Your copy should match the records below exactly, except for the pictures.
[[ INFORMATION open ]]
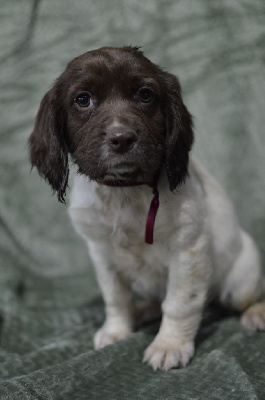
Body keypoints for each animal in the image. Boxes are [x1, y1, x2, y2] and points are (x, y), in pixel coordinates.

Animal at [28, 47, 264, 372]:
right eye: (83, 99)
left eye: (145, 94)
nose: (122, 138)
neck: (124, 192)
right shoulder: (101, 252)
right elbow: (116, 297)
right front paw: (117, 330)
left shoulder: (188, 248)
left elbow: (179, 302)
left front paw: (169, 345)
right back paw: (144, 311)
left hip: (240, 280)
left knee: (248, 295)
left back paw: (257, 312)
[[ INFORMATION closed ]]
**ANSWER SECTION:**
Body keypoints for each animal in the image. Boxes are [x1, y1, x2, y2] and points are (x, y), in pixel coordinates.

Animal at [28, 47, 264, 372]:
right eye: (83, 99)
left eye: (145, 94)
nose: (122, 138)
neck: (124, 192)
right shoulder: (101, 252)
right elbow: (116, 297)
right front paw: (117, 330)
left shoulder: (188, 248)
left elbow: (179, 302)
left front paw: (169, 345)
right back paw: (144, 311)
left hip: (240, 280)
left knee: (248, 295)
left back paw: (257, 312)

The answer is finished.